▶ _Action item_
Lay out the lines from the line with "4 years, and" up to and including the line with "right in front of me, so it" as a Markdown table with the columns "Row" and "Line", one line per row. Omit the blank lines.

Working data Block Start

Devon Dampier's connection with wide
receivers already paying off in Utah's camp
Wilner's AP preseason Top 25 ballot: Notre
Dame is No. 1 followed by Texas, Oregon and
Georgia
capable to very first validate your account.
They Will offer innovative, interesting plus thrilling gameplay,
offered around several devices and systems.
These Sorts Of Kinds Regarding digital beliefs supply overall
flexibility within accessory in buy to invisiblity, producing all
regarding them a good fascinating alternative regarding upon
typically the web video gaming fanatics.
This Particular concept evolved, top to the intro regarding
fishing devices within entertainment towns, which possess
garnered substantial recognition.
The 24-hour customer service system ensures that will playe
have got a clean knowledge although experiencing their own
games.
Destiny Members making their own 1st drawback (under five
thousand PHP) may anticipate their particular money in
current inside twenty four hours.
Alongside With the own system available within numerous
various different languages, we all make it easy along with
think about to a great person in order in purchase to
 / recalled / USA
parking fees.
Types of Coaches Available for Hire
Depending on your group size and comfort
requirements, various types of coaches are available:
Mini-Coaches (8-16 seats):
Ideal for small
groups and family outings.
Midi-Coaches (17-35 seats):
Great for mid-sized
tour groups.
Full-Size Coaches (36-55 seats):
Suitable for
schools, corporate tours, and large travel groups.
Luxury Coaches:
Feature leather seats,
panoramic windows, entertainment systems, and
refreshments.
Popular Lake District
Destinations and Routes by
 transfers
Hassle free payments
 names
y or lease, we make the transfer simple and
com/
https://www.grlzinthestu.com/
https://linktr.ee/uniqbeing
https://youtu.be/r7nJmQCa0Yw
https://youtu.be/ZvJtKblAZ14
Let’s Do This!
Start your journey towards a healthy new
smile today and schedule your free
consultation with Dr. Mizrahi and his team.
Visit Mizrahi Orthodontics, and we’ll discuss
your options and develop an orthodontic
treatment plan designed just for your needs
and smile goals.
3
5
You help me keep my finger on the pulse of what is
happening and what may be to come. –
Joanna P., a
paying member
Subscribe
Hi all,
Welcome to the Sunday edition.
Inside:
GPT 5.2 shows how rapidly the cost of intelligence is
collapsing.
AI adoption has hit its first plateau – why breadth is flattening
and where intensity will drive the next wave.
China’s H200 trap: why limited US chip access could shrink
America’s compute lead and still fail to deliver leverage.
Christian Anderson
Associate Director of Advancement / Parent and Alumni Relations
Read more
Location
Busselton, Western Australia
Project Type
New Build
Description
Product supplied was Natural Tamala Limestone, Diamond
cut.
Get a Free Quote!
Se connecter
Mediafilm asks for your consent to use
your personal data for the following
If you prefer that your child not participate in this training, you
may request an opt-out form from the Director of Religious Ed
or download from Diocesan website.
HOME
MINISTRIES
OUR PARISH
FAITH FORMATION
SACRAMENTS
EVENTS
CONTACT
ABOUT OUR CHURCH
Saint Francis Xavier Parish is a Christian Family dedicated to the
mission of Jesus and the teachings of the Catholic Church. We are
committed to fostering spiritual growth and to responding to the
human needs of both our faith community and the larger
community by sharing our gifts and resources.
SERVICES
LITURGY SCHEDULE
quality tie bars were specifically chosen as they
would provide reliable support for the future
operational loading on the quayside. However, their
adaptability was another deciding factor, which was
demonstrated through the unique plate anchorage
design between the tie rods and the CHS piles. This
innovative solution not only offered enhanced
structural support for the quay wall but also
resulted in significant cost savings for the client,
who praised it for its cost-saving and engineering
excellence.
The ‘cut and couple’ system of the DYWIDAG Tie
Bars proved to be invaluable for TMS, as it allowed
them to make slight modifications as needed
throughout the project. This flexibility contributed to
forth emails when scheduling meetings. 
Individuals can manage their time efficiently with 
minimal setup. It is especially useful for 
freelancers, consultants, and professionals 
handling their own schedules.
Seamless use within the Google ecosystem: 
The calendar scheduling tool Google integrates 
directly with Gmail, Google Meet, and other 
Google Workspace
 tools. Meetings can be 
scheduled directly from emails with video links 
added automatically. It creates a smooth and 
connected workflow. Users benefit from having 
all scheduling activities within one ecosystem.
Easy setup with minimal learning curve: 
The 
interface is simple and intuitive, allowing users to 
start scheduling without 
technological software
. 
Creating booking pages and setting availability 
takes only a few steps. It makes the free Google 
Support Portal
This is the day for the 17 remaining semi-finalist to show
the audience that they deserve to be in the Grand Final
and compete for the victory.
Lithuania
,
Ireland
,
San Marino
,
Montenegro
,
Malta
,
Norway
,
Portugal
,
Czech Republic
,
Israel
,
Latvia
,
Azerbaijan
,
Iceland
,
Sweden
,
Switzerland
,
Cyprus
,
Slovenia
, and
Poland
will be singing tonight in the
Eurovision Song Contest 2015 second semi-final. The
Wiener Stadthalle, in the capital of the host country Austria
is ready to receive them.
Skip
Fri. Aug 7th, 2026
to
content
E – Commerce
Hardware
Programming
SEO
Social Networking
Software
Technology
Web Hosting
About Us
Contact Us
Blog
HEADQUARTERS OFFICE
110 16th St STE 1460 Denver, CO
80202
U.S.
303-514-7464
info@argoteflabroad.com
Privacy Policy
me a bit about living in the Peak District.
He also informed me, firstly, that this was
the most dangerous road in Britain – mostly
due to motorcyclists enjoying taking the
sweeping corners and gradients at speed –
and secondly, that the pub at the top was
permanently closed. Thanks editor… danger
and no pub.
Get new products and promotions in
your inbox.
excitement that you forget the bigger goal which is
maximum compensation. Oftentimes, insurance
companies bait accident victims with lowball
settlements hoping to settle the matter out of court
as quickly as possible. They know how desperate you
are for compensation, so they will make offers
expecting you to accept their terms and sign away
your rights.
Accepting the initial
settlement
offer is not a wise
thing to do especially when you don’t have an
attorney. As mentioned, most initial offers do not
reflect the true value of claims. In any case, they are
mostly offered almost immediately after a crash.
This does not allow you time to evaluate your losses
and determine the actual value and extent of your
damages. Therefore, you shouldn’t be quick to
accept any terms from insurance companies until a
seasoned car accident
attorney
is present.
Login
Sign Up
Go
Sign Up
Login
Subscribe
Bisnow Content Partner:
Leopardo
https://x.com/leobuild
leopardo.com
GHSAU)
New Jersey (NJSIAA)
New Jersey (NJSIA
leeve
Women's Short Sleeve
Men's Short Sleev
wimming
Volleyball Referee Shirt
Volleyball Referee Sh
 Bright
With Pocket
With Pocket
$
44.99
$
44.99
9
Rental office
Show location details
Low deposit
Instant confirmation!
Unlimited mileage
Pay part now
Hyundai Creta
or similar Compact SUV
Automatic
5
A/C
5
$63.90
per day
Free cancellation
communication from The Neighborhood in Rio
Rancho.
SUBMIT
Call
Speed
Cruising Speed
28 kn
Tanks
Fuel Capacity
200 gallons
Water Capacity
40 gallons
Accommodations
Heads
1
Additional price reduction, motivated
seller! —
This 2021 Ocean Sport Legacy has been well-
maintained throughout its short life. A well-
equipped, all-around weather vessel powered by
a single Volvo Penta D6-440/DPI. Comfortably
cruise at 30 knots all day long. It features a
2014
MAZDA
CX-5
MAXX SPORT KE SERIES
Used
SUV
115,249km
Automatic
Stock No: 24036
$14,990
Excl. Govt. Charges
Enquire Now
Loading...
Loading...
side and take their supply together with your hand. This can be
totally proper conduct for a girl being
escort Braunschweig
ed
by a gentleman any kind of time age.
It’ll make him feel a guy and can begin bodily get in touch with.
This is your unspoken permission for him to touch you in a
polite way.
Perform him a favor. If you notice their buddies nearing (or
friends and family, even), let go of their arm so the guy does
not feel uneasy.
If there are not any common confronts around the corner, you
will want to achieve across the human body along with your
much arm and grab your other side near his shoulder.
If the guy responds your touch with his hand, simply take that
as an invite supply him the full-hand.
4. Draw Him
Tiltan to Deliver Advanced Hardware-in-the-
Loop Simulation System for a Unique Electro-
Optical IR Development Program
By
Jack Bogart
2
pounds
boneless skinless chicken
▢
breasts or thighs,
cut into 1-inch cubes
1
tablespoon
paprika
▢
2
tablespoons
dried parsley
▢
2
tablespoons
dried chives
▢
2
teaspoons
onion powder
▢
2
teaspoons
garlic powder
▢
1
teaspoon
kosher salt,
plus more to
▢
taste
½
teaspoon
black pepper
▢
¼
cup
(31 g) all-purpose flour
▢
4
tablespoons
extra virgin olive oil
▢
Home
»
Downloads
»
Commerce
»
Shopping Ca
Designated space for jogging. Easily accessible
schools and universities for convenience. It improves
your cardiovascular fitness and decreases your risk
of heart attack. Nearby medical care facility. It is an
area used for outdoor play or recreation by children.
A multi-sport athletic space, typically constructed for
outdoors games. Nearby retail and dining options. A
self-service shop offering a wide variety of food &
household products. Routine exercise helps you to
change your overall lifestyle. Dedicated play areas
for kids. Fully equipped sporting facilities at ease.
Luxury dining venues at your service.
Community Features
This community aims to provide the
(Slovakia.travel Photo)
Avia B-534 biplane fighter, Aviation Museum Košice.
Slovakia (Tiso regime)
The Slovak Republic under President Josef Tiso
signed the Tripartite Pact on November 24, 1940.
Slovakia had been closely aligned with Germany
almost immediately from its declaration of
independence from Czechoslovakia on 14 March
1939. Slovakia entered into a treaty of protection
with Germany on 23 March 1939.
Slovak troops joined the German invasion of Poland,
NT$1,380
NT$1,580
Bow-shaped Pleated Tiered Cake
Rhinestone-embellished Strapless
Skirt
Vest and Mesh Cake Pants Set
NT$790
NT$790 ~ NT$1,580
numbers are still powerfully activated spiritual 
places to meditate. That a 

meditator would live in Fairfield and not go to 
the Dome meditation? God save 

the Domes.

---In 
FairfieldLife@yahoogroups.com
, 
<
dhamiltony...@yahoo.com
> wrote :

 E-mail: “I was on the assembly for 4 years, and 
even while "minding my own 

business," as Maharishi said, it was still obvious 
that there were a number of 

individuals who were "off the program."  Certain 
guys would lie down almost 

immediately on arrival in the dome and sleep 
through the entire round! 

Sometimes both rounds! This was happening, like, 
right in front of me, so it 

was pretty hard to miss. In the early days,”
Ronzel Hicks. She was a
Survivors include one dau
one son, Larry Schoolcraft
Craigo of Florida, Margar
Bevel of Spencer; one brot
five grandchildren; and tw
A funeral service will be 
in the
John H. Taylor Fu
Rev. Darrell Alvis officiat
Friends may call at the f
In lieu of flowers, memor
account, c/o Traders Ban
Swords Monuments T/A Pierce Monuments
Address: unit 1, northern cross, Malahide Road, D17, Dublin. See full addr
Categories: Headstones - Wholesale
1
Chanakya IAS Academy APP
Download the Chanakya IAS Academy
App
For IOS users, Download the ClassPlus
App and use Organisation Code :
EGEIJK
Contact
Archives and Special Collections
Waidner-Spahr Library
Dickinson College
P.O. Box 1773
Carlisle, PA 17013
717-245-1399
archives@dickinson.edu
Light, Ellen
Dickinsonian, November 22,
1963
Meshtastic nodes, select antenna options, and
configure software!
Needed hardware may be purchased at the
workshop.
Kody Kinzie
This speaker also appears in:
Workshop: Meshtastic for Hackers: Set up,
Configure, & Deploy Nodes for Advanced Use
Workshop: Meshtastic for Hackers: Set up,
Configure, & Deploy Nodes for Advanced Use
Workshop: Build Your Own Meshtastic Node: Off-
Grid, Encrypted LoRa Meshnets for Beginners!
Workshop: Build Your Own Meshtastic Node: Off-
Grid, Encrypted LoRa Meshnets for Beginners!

Working data Block End

▶ _Exercise solution_
| Row | Line |
|---|---|
| 1 |  E-mail: “I was on the assembly for 4 years, and  |
| 2 | even while "minding my own  |
| 3 | business," as Maharishi said, it was still obvious  |
| 4 | that there were a number of  |
| 5 | individuals who were "off the program."  Certain  |
| 6 | guys would lie down almost  |
| 7 | immediately on arrival in the dome and sleep  |
| 8 | through the entire round!  |
| 9 | Sometimes both rounds! This was happening, like,  |
| 10 | right in front of me, so it  |